Many chronic infections, including malaria and HIV, are associated with a large expansion of CD21−CD27− 'atypical' memory B cells (MBCs) that exhibit reduced B cell receptor (BCR) signaling and effector functions. Little is known about the conditions or transcriptional regulators driving atypical MBC differentiation. Here we show that atypical MBCs in malaria-exposed individuals highly express the transcription factor T-bet, and that T-bet expression correlates inversely with BCR signaling and skews toward IgG3 class switching.
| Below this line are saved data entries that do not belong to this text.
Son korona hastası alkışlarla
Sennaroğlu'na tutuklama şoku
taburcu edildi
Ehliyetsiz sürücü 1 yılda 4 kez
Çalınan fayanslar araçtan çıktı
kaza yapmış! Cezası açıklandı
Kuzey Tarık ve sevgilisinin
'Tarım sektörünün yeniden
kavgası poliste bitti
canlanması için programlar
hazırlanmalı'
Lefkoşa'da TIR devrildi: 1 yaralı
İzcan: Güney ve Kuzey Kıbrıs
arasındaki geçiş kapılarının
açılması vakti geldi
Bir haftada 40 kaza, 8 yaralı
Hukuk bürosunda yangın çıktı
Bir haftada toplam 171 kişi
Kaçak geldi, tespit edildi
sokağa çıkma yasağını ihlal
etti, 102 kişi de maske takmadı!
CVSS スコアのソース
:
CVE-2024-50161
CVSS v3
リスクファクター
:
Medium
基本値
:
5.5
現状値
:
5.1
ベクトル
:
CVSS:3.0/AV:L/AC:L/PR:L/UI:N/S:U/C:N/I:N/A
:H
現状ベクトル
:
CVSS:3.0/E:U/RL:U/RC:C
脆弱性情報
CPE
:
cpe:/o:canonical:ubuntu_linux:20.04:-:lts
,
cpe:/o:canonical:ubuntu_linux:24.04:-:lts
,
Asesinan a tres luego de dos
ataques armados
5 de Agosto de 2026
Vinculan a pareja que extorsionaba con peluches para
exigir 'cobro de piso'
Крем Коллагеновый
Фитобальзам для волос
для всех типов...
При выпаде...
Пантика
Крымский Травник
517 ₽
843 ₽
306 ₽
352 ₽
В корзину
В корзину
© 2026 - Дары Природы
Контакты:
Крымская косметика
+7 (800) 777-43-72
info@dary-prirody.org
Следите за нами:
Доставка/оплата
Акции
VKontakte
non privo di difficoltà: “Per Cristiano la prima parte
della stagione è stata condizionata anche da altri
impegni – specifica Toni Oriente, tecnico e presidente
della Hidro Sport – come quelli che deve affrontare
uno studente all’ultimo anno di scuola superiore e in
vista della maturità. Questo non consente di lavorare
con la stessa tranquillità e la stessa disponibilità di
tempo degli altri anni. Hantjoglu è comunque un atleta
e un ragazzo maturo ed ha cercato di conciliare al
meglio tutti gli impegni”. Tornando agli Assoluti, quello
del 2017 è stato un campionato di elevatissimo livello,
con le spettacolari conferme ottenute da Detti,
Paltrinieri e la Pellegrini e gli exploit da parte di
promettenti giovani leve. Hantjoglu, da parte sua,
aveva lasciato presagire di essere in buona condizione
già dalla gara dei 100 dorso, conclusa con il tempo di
Moreover, a longitudinal analysis of a subset of children suggested a correlation between the incidence of febrile malaria and the expansion of T-bethi B cells. The Th1-cytokine containing supernatants of malaria-stimulated PBMCs plus BCR cross linking induced T-bet expression in naïve B cells that was abrogated by neutralizing IFN-γ or blocking the IFN-γ receptor on B cells. Accordingly, recombinant IFN-γ plus BCR cross-linking drove T-bet expression in peripheral and tonsillar B cells. Consistent with this, Th1-polarized Tfh (Tfh-1) cells more efficiently induced T-bet expression in naïve B cells. These data provide new insight into the mechanisms underlying atypical MBC differentiation.